Separately, I do think it will be easy to go from “worst-case” NN-tail-risk estimation to “worst case” more general risk estimation. I do not think it will be easy to go from “typical case” NN-tail-risk estimation to more general “typical case” risk estimation, but think that “typical case” NN-tail-risk estimation can meaningfully reduce safety despite not being able to do that generalization.
Re. more specific hopes: if your risk estimate is conducted by model with access to tools like python, then we can try to do two things:
vaguely get an estimate that is as good as the estimate you would get if you replaced “python” with your model’s subjective distribution over the output of whatever it runs through python.
learn some “empirical regularities” that govern how python works (as expected by your model/SGD)
(these might be the same thing?)
Another argument: one reason why doing risk estimates for NN’s is hard is because the estimate can rely on facts that live in some arbitrary LLM ontology. If you want to do such an estimate for an LLM bureaucracy, some fraction of the relevant facts will live in LLM ontology and some fraction of facts will live in words passed between models. Some fraction of facts will live in a distributed way, which adds complications, but those distributed facts can only affect the output of the bureacracy insofar as they are themselves manipulated by an LLM in that bureacracy.
Thanks for your explanations!
Good point. I agree that if you don’t have time or resources to train the policy against the monitor on-the-fly, doing the catastrophe-suppression upfront is very nice.
It is worth noting that if “training against the monitor” didn’t work because the monitor was not robust enough, then my understanding is that the same issue would plague the tail-risk estimation approach: for optimization against tail-risk to not get gamed, you not only need the tail-risk estimation to be robust, but you also need the catastrophe detector to be robust. Is that right?

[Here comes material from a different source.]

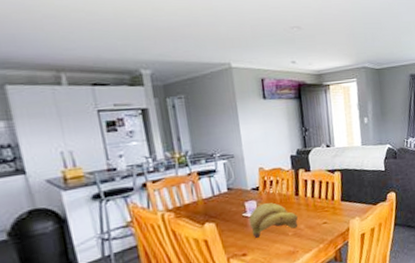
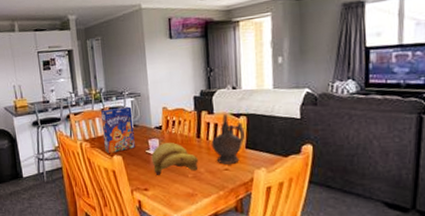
cereal box: none [187,169,230,222] -> present [101,106,135,153]
ceremonial vessel: none [309,171,340,219] -> present [211,114,245,164]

I would have thought there is a big gap between “doing tail-risk estimation for an NN forward pass” and “doing tail-risk estimation for an NN CoT”. Argmax (the one in T=0 sampling) is not a nice non-linearity, and my guess is that none of the hopes for NN tail-risk estimation present in the post allow you to make claims about weak model CoT. If you do layer-by-layer modeling (going through n_layers x n_sampled_tokens steps), I would be surprised if you ended up being able to show sth like “after careful consideration, and despite the naive warning signs (which you need to have, otherwise the CoT is not very useful), the CoT always converges to saying that there is no catastrophe”—it’s not like in single-forward-pass land where there is a clear sense in which the activations should not go in certain regions. I haven’t thought about it much, so maybe I am too pessimistic about dealing with the argmax?
yes, you would need the catastrophe detector to be reasonably robust. Although I think it’s fine if e.g. you have at least 1/million chance of catching any particular catastrophe.
I think there is a gap, but that the gap is probably not that bad (for “worst case” tail risk estimation). That is maybe because I think being able to do estimation through a single forward pass is likely already to be very hard, and to require being able to do “abstractions” over the concepts being manipulated by the forward pass. CoT seems like it will require vaguely similar struction of a qualitatively similar kind.